Requirements: Find each line in the data below that contains the string "skCircle", treating uppercase and lowercase as different, and copy those lines.

==== Dataset extract

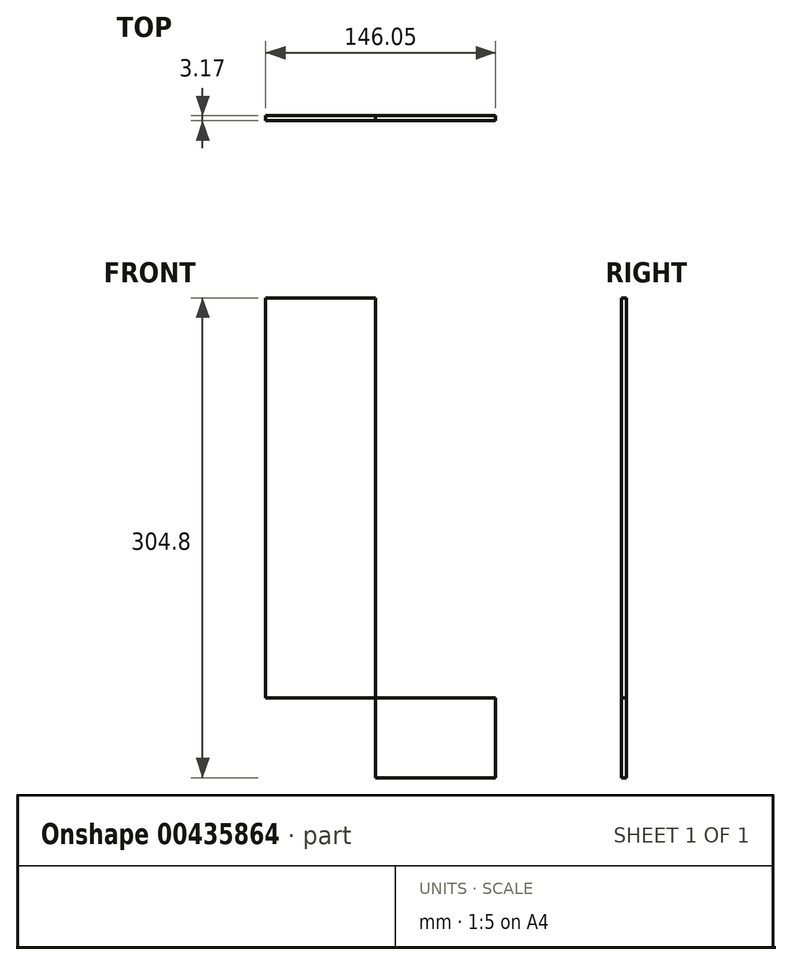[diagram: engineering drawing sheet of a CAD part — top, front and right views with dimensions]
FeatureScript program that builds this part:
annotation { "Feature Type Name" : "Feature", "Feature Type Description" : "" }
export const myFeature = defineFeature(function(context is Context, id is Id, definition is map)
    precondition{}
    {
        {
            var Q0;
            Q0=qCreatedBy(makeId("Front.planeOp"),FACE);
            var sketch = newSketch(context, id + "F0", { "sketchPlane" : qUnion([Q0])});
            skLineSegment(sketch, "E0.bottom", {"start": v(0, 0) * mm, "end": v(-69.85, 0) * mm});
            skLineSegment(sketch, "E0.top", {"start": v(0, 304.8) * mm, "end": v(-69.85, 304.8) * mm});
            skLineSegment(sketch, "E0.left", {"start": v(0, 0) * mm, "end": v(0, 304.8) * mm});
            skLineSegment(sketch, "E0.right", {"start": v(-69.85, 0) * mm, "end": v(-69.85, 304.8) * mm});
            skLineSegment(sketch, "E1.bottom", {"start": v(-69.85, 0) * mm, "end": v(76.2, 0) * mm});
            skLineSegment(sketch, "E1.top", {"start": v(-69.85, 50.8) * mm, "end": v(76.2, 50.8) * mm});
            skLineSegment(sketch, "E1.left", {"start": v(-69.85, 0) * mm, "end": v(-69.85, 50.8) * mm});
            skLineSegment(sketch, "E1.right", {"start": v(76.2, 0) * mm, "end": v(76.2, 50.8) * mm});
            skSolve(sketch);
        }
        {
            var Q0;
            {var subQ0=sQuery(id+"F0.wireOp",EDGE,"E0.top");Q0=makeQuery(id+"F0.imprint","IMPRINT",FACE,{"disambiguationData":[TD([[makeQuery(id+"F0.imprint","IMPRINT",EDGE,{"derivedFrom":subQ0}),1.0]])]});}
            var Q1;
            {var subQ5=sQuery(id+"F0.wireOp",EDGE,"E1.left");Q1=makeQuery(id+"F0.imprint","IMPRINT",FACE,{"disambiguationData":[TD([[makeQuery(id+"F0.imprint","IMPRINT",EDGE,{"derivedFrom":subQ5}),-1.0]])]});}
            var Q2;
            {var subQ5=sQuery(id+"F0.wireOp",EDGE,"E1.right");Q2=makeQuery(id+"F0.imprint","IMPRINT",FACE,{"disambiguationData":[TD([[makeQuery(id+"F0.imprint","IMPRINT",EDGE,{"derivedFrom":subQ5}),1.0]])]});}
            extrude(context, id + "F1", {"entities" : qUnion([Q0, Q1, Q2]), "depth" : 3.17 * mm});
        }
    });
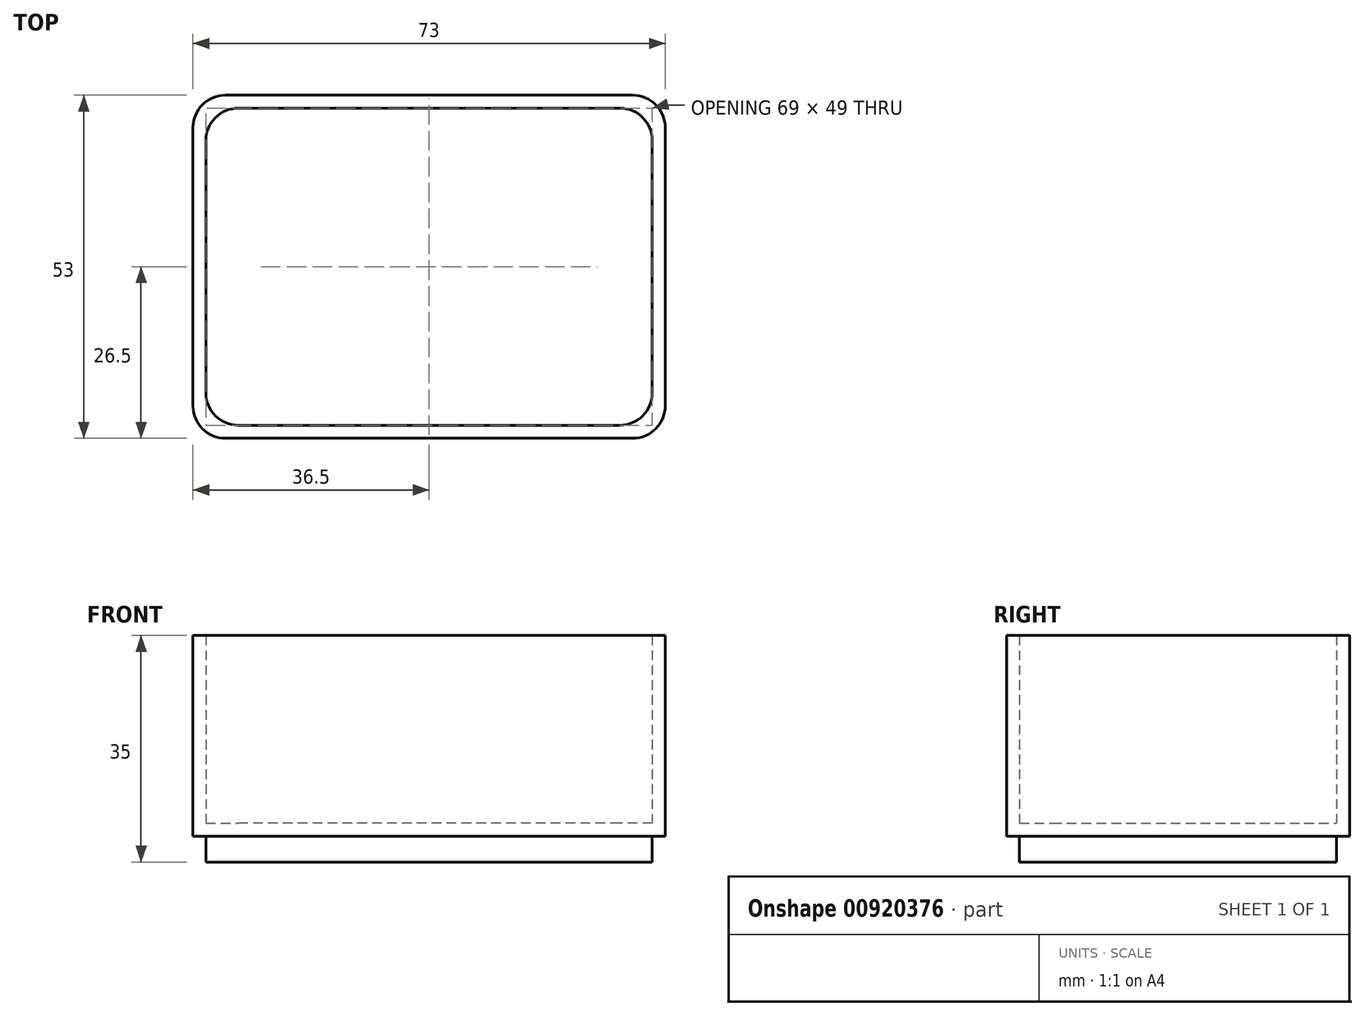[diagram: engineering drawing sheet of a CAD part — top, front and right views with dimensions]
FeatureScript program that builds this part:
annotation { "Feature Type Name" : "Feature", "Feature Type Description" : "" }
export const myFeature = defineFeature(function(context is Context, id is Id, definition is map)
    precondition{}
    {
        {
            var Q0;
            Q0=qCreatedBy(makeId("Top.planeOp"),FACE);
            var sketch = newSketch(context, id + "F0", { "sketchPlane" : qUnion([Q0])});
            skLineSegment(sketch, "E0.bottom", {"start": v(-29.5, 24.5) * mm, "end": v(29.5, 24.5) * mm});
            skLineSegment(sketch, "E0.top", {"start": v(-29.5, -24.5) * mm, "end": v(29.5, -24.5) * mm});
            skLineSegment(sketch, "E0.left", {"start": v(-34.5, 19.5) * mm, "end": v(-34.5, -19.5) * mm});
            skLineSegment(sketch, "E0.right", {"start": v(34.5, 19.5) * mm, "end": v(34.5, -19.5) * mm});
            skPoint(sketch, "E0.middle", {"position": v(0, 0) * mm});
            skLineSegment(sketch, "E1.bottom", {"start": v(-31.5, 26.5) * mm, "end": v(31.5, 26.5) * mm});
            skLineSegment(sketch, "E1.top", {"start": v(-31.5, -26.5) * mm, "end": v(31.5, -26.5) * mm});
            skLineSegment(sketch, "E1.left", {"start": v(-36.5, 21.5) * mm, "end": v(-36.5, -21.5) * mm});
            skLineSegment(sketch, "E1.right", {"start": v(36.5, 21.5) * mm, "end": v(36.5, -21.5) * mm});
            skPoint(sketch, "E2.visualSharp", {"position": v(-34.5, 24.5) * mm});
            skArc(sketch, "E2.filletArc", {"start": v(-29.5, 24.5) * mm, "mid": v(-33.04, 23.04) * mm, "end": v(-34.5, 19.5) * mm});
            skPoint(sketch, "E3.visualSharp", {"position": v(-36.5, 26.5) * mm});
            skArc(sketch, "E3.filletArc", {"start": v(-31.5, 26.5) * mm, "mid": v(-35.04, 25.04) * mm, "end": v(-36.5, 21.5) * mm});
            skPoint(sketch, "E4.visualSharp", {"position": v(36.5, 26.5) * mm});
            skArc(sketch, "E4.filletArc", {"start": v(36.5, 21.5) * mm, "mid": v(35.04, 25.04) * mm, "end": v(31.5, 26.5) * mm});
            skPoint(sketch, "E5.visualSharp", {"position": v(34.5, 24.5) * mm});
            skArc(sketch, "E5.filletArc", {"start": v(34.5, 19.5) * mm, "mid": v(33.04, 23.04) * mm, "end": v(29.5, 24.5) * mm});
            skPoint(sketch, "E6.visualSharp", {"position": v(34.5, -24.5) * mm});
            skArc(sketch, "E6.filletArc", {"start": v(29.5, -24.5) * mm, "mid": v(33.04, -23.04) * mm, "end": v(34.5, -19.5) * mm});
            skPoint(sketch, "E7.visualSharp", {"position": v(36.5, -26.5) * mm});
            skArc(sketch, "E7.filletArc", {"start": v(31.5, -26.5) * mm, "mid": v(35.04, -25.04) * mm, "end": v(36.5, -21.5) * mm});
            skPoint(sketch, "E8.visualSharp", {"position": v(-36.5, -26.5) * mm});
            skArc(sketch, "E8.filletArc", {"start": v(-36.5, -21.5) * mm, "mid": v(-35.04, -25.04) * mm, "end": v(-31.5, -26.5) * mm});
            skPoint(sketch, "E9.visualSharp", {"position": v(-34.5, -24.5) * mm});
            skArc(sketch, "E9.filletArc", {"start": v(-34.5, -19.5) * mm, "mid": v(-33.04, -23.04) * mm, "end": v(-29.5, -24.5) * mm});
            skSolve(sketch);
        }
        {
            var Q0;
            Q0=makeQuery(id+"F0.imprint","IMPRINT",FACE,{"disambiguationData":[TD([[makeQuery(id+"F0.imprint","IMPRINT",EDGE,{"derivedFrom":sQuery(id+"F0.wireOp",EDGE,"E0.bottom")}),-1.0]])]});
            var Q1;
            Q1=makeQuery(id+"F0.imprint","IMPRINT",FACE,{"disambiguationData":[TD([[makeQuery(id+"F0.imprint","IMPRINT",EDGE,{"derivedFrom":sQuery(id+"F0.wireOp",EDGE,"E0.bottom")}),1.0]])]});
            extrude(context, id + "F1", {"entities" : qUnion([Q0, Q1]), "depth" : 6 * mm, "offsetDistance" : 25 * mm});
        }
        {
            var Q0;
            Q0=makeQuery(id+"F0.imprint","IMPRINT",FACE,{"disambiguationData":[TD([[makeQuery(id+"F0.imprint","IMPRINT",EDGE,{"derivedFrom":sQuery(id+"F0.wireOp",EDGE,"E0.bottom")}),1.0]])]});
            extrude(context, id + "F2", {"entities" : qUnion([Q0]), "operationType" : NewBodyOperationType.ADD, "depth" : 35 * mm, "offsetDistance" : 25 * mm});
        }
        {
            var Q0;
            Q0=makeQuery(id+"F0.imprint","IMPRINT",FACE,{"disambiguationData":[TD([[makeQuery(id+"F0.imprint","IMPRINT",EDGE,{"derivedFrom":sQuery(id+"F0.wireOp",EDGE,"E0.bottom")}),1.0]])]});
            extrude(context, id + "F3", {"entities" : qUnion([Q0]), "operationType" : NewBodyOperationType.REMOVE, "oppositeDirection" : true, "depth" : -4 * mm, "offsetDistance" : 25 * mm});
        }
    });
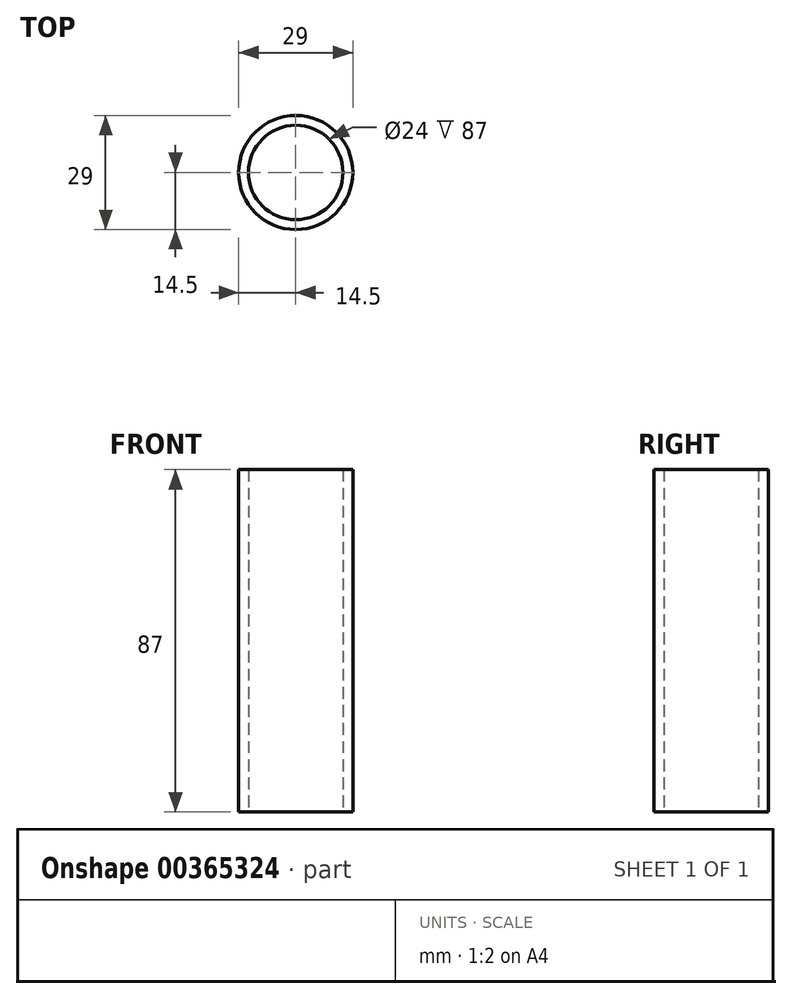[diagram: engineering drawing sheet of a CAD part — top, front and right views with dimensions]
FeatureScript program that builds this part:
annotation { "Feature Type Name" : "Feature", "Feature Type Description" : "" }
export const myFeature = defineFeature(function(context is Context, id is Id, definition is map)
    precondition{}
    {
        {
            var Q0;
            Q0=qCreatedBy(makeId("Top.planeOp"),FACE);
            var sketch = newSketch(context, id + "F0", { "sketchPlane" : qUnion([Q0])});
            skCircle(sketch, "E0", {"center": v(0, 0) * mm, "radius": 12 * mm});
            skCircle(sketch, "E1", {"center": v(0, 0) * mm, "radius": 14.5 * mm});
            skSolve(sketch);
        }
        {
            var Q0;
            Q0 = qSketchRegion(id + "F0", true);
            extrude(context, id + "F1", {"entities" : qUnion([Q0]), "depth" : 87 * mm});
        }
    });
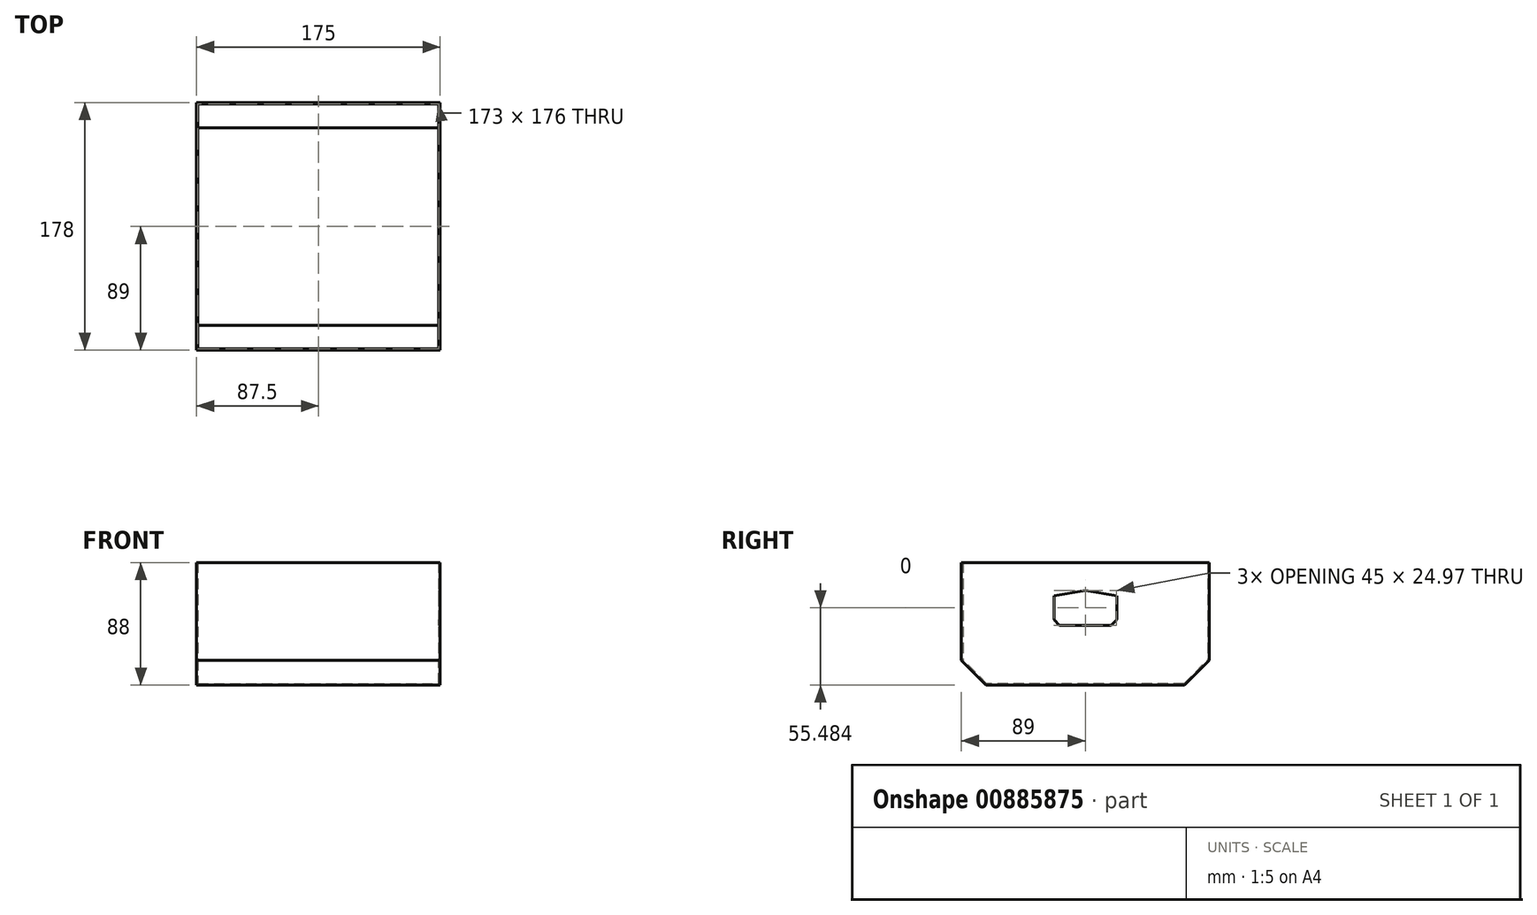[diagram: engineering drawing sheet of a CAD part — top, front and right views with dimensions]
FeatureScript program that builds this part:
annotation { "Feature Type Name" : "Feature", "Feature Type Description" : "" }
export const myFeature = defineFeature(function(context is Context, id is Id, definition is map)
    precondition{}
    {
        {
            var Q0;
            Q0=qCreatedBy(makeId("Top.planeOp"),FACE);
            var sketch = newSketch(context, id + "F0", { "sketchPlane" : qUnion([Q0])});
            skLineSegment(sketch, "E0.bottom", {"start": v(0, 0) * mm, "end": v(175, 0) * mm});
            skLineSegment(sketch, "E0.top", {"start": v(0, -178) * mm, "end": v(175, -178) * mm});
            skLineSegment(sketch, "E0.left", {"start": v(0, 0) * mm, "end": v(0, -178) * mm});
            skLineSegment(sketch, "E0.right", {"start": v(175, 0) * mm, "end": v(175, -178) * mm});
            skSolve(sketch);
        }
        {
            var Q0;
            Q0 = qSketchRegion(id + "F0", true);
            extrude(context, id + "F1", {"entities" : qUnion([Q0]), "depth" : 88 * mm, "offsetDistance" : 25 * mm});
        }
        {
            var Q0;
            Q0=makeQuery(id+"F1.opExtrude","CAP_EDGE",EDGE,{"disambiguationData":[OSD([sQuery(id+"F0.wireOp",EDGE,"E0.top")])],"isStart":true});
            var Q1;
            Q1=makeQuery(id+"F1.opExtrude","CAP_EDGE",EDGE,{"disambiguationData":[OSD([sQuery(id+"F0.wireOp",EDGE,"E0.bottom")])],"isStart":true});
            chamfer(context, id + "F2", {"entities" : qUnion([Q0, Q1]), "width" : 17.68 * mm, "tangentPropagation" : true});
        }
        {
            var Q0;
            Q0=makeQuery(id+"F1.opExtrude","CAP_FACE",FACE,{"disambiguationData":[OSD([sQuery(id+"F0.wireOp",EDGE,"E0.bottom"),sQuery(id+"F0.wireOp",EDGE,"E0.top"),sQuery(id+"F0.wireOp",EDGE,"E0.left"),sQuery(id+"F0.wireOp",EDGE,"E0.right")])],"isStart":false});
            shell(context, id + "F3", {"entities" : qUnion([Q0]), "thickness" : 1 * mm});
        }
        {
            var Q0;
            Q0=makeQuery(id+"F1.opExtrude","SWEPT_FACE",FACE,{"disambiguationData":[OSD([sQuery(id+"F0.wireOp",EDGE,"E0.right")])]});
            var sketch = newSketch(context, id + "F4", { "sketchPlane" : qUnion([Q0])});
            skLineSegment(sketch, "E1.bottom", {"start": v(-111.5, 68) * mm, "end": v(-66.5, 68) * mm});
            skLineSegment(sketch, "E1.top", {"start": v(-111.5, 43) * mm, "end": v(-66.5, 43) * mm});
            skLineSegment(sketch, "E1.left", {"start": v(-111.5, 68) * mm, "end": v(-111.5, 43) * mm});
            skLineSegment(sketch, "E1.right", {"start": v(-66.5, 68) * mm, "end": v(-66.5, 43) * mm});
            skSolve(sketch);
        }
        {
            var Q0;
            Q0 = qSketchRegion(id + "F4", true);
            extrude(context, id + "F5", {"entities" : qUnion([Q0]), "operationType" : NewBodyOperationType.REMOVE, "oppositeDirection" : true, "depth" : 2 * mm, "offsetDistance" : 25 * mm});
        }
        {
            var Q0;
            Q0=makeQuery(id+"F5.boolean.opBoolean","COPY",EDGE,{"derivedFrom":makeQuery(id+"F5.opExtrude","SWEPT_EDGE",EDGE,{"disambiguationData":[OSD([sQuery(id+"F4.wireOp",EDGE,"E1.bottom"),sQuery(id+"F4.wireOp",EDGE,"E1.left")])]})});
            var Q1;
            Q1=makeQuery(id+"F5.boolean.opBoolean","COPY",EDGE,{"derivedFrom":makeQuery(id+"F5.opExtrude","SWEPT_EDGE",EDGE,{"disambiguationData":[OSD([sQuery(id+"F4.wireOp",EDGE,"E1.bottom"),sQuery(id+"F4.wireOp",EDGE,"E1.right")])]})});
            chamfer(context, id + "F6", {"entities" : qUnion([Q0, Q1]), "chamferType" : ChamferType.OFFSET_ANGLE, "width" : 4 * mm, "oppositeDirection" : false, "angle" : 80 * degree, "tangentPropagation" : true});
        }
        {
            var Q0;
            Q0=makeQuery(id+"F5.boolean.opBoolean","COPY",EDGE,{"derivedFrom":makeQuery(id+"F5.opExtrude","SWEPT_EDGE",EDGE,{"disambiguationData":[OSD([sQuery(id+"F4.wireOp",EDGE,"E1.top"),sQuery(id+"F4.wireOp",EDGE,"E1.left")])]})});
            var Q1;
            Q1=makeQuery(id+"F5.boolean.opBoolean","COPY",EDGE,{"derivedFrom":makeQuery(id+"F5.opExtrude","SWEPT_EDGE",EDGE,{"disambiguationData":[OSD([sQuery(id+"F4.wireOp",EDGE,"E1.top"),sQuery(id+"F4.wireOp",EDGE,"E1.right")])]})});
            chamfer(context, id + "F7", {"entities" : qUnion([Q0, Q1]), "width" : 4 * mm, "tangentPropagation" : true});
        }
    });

========

Worked solution:
            skCircle(sketch, "E0", {"center": v(0, 0) * mm, "radius": 12 * mm});
            skCircle(sketch, "E1", {"center": v(0, 0) * mm, "radius": 14.5 * mm});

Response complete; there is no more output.